How buying socks taught me to be selfless.

How buying socks taught me to be selfless.

On a whim in January, I decided to give up shopping for a year.

Yes. SHOPPING. This means I can’t buy any clothing that I don’t need. Surprisingly, its been going pretty well for the last few months. But I got to the point where I needed more socks. After debating with myself on how big of a hole my socks could handle before justifying ‘needing’ new ones, I finally decided to go buy some. So on a rainy Thursday after work, I stepped into the ghetto Target. For those of you who live near the Uptown/Village/Knox/Henderson area, you know which Target I am talking about. So any who, I’m in Target trying to find the cheapest socks, a much needed sports bra, and a purse (which I convinced myself wasn’t considered ‘clothing’),  and I start to struggle with a severe case of early onset shopper’s remorse.

“Do I need any of this stuff?”

“Am I breaking my shopping rules?”

“I’m a terrible person with no self-control!” (dramatic, I know…)

So I finally bite the bullet and decide to get everything in my basket. I’m waiting in line and this seemingly sweet older black gentleman is in front of me with a bottle of V8 Splash on the conveyor belt thingy. “Mmmm… V8…”,  I think to myself.  Then I notice that something is wrong and all of the sudden the man takes back his money, leaves the V8, and heads to the door. He is met by two security guards and I watch in horror as they empty out his pockets. After taking 5 items off of him, he leaves.

I’m totally horrified at this point.

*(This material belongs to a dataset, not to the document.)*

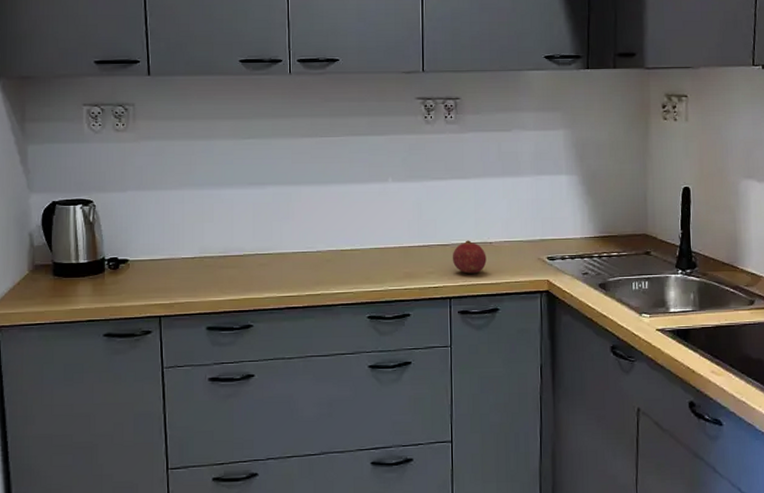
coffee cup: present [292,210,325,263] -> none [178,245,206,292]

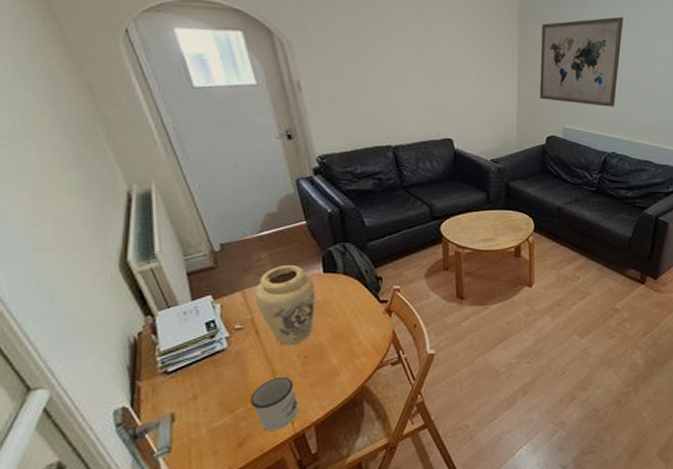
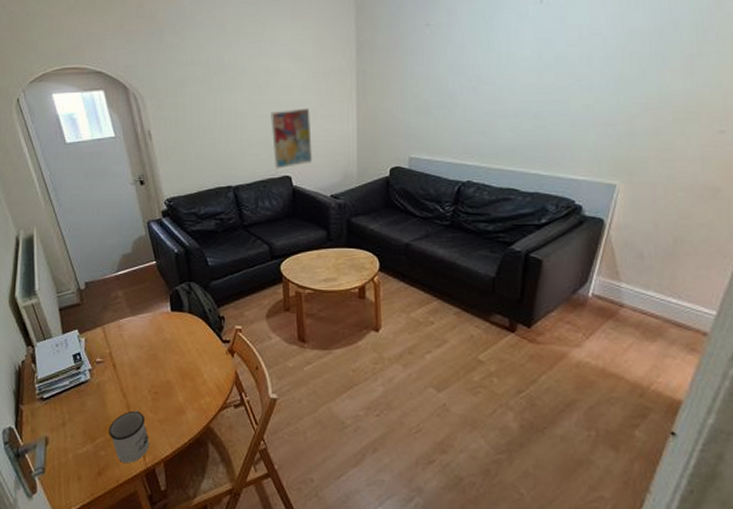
vase: present [254,264,316,346] -> none [112,302,164,381]
wall art: none [433,72,474,131] -> present [271,108,312,169]
wall art: present [540,16,623,107] -> none [380,31,475,131]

Not because I witnessed an attempted theft, but horrified by the fact that all the items he was attempting to steal were essentials: deodorant, tooth brush, etc. The scene replays in my mind as the cashier rings up the purse, socks, and sports bra, pushing the V8 aside.

I walked out of Target with a sense of guilt in my stomach. How sad is it that I’m debating with myself over silly shopping ‘rules’ when they are people living in OUR CITY without the means to buy the bare essentials? This really spurred me on in my quest to spend less money on ME and spend more of my time and money on others. Too often, I have the opportunity to buy someone lunch or pay for someone’s groceries ahead of me in line and I don’t because I am worried I won’t have enough money for ME. So instead of sharing God’s blessings with others, I hoard them for myself and often don’t even use them. They just sit in a bank account and create a false sense of security.

So my new goal for the year: I will still continue to not buy clothing I don’t need but I also want to start using the money I have to love others. Not in the check-writing sense, but in the relational sense. So bring it on 2014.